Work task
The answer must be an exact copy of the records, with every picture removed.

[Records from a dataset]
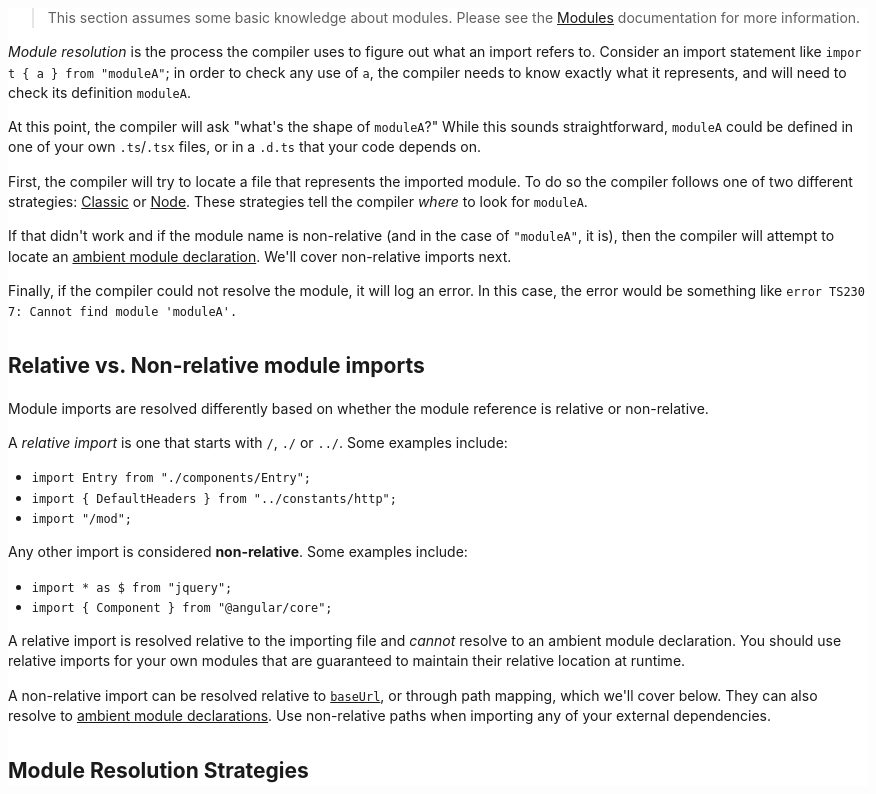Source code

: 
> This section assumes some basic knowledge about modules.
> Please see the [Modules](/docs/handbook/modules.html) documentation for more information.

_Module resolution_ is the process the compiler uses to figure out what an import refers to.
Consider an import statement like `import { a } from "moduleA"`;
in order to check any use of `a`, the compiler needs to know exactly what it represents, and will need to check its definition `moduleA`.

At this point, the compiler will ask "what's the shape of `moduleA`?"
While this sounds straightforward, `moduleA` could be defined in one of your own `.ts`/`.tsx` files, or in a `.d.ts` that your code depends on.

First, the compiler will try to locate a file that represents the imported module.
To do so the compiler follows one of two different strategies: [Classic](#classic) or [Node](#node).
These strategies tell the compiler _where_ to look for `moduleA`.

If that didn't work and if the module name is non-relative (and in the case of `"moduleA"`, it is), then the compiler will attempt to locate an [ambient module declaration](/docs/handbook/modules.html#ambient-modules).
We'll cover non-relative imports next.

Finally, if the compiler could not resolve the module, it will log an error.
In this case, the error would be something like `error TS2307: Cannot find module 'moduleA'.`

## Relative vs. Non-relative module imports

Module imports are resolved differently based on whether the module reference is relative or non-relative.

A _relative import_ is one that starts with `/`, `./` or `../`.
Some examples include:

- `import Entry from "./components/Entry";`
- `import { DefaultHeaders } from "../constants/http";`
- `import "/mod";`

Any other import is considered **non-relative**.
Some examples include:

- `import * as $ from "jquery";`
- `import { Component } from "@angular/core";`

A relative import is resolved relative to the importing file and _cannot_ resolve to an ambient module declaration.
You should use relative imports for your own modules that are guaranteed to maintain their relative location at runtime.

A non-relative import can be resolved relative to [`baseUrl`](/tsconfig#baseUrl), or through path mapping, which we'll cover below.
They can also resolve to [ambient module declarations](/handbooks/handbook-v2/Modules#ambient-modules).
Use non-relative paths when importing any of your external dependencies.

## Module Resolution Strategies
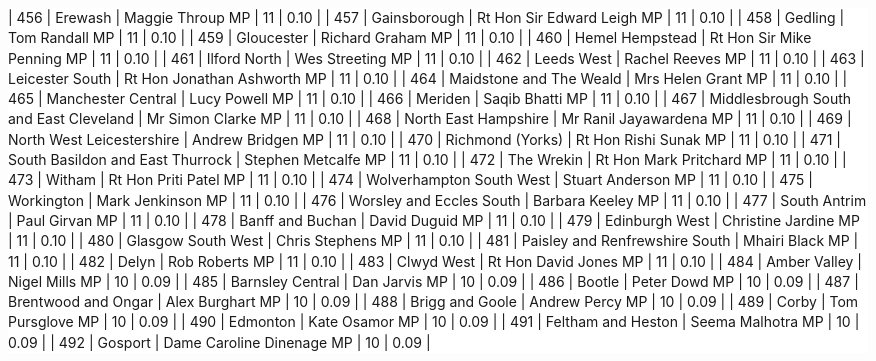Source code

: | 456 | Erewash | Maggie Throup MP | 11 | 0.10 |
| 457 | Gainsborough | Rt Hon Sir Edward Leigh MP | 11 | 0.10 |
| 458 | Gedling | Tom Randall MP | 11 | 0.10 |
| 459 | Gloucester | Richard Graham MP | 11 | 0.10 |
| 460 | Hemel Hempstead | Rt Hon Sir Mike Penning MP | 11 | 0.10 |
| 461 | Ilford North | Wes Streeting MP | 11 | 0.10 |
| 462 | Leeds West | Rachel Reeves MP | 11 | 0.10 |
| 463 | Leicester South | Rt Hon Jonathan Ashworth MP | 11 | 0.10 |
| 464 | Maidstone and The Weald | Mrs Helen Grant MP | 11 | 0.10 |
| 465 | Manchester Central | Lucy Powell MP | 11 | 0.10 |
| 466 | Meriden | Saqib Bhatti MP | 11 | 0.10 |
| 467 | Middlesbrough South and East Cleveland | Mr Simon Clarke MP | 11 | 0.10 |
| 468 | North East Hampshire | Mr Ranil Jayawardena MP | 11 | 0.10 |
| 469 | North West Leicestershire | Andrew Bridgen MP | 11 | 0.10 |
| 470 | Richmond (Yorks) | Rt Hon Rishi Sunak MP | 11 | 0.10 |
| 471 | South Basildon and East Thurrock | Stephen Metcalfe MP | 11 | 0.10 |
| 472 | The Wrekin | Rt Hon Mark Pritchard MP | 11 | 0.10 |
| 473 | Witham | Rt Hon Priti Patel MP | 11 | 0.10 |
| 474 | Wolverhampton South West | Stuart Anderson MP | 11 | 0.10 |
| 475 | Workington | Mark Jenkinson MP | 11 | 0.10 |
| 476 | Worsley and Eccles South | Barbara Keeley MP | 11 | 0.10 |
| 477 | South Antrim | Paul Girvan MP | 11 | 0.10 |
| 478 | Banff and Buchan | David Duguid MP | 11 | 0.10 |
| 479 | Edinburgh West | Christine Jardine MP | 11 | 0.10 |
| 480 | Glasgow South West | Chris Stephens MP | 11 | 0.10 |
| 481 | Paisley and Renfrewshire South | Mhairi Black MP | 11 | 0.10 |
| 482 | Delyn | Rob Roberts MP | 11 | 0.10 |
| 483 | Clwyd West | Rt Hon David Jones MP | 11 | 0.10 |
| 484 | Amber Valley | Nigel Mills MP | 10 | 0.09 |
| 485 | Barnsley Central | Dan Jarvis MP | 10 | 0.09 |
| 486 | Bootle | Peter Dowd MP | 10 | 0.09 |
| 487 | Brentwood and Ongar | Alex Burghart MP | 10 | 0.09 |
| 488 | Brigg and Goole | Andrew Percy MP | 10 | 0.09 |
| 489 | Corby | Tom Pursglove MP | 10 | 0.09 |
| 490 | Edmonton | Kate Osamor MP | 10 | 0.09 |
| 491 | Feltham and Heston | Seema Malhotra MP | 10 | 0.09 |
| 492 | Gosport | Dame Caroline Dinenage MP | 10 | 0.09 |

Response to this exercise
Source code

: 
> This section assumes some basic knowledge about modules.
> Please see the [Modules](/docs/handbook/modules.html) documentation for more information.

_Module resolution_ is the process the compiler uses to figure out what an import refers to.
Consider an import statement like `import { a } from "moduleA"`;
in order to check any use of `a`, the compiler needs to know exactly what it represents, and will need to check its definition `moduleA`.

At this point, the compiler will ask "what's the shape of `moduleA`?"
While this sounds straightforward, `moduleA` could be defined in one of your own `.ts`/`.tsx` files, or in a `.d.ts` that your code depends on.

First, the compiler will try to locate a file that represents the imported module.
To do so the compiler follows one of two different strategies: [Classic](#classic) or [Node](#node).
These strategies tell the compiler _where_ to look for `moduleA`.

If that didn't work and if the module name is non-relative (and in the case of `"moduleA"`, it is), then the compiler will attempt to locate an [ambient module declaration](/docs/handbook/modules.html#ambient-modules).
We'll cover non-relative imports next.

Finally, if the compiler could not resolve the module, it will log an error.
In this case, the error would be something like `error TS2307: Cannot find module 'moduleA'.`

## Relative vs. Non-relative module imports

Module imports are resolved differently based on whether the module reference is relative or non-relative.

A _relative import_ is one that starts with `/`, `./` or `../`.
Some examples include:

- `import Entry from "./components/Entry";`
- `import { DefaultHeaders } from "../constants/http";`
- `import "/mod";`

Any other import is considered **non-relative**.
Some examples include:

- `import * as $ from "jquery";`
- `import { Component } from "@angular/core";`

A relative import is resolved relative to the importing file and _cannot_ resolve to an ambient module declaration.
You should use relative imports for your own modules that are guaranteed to maintain their relative location at runtime.

A non-relative import can be resolved relative to [`baseUrl`](/tsconfig#baseUrl), or through path mapping, which we'll cover below.
They can also resolve to [ambient module declarations](/handbooks/handbook-v2/Modules#ambient-modules).
Use non-relative paths when importing any of your external dependencies.

## Module Resolution Strategies
Source code

: | 456 | Erewash | Maggie Throup MP | 11 | 0.10 |
| 457 | Gainsborough | Rt Hon Sir Edward Leigh MP | 11 | 0.10 |
| 458 | Gedling | Tom Randall MP | 11 | 0.10 |
| 459 | Gloucester | Richard Graham MP | 11 | 0.10 |
| 460 | Hemel Hempstead | Rt Hon Sir Mike Penning MP | 11 | 0.10 |
| 461 | Ilford North | Wes Streeting MP | 11 | 0.10 |
| 462 | Leeds West | Rachel Reeves MP | 11 | 0.10 |
| 463 | Leicester South | Rt Hon Jonathan Ashworth MP | 11 | 0.10 |
| 464 | Maidstone and The Weald | Mrs Helen Grant MP | 11 | 0.10 |
| 465 | Manchester Central | Lucy Powell MP | 11 | 0.10 |
| 466 | Meriden | Saqib Bhatti MP | 11 | 0.10 |
| 467 | Middlesbrough South and East Cleveland | Mr Simon Clarke MP | 11 | 0.10 |
| 468 | North East Hampshire | Mr Ranil Jayawardena MP | 11 | 0.10 |
| 469 | North West Leicestershire | Andrew Bridgen MP | 11 | 0.10 |
| 470 | Richmond (Yorks) | Rt Hon Rishi Sunak MP | 11 | 0.10 |
| 471 | South Basildon and East Thurrock | Stephen Metcalfe MP | 11 | 0.10 |
| 472 | The Wrekin | Rt Hon Mark Pritchard MP | 11 | 0.10 |
| 473 | Witham | Rt Hon Priti Patel MP | 11 | 0.10 |
| 474 | Wolverhampton South West | Stuart Anderson MP | 11 | 0.10 |
| 475 | Workington | Mark Jenkinson MP | 11 | 0.10 |
| 476 | Worsley and Eccles South | Barbara Keeley MP | 11 | 0.10 |
| 477 | South Antrim | Paul Girvan MP | 11 | 0.10 |
| 478 | Banff and Buchan | David Duguid MP | 11 | 0.10 |
| 479 | Edinburgh West | Christine Jardine MP | 11 | 0.10 |
| 480 | Glasgow South West | Chris Stephens MP | 11 | 0.10 |
| 481 | Paisley and Renfrewshire South | Mhairi Black MP | 11 | 0.10 |
| 482 | Delyn | Rob Roberts MP | 11 | 0.10 |
| 483 | Clwyd West | Rt Hon David Jones MP | 11 | 0.10 |
| 484 | Amber Valley | Nigel Mills MP | 10 | 0.09 |
| 485 | Barnsley Central | Dan Jarvis MP | 10 | 0.09 |
| 486 | Bootle | Peter Dowd MP | 10 | 0.09 |
| 487 | Brentwood and Ongar | Alex Burghart MP | 10 | 0.09 |
| 488 | Brigg and Goole | Andrew Percy MP | 10 | 0.09 |
| 489 | Corby | Tom Pursglove MP | 10 | 0.09 |
| 490 | Edmonton | Kate Osamor MP | 10 | 0.09 |
| 491 | Feltham and Heston | Seema Malhotra MP | 10 | 0.09 |
| 492 | Gosport | Dame Caroline Dinenage MP | 10 | 0.09 |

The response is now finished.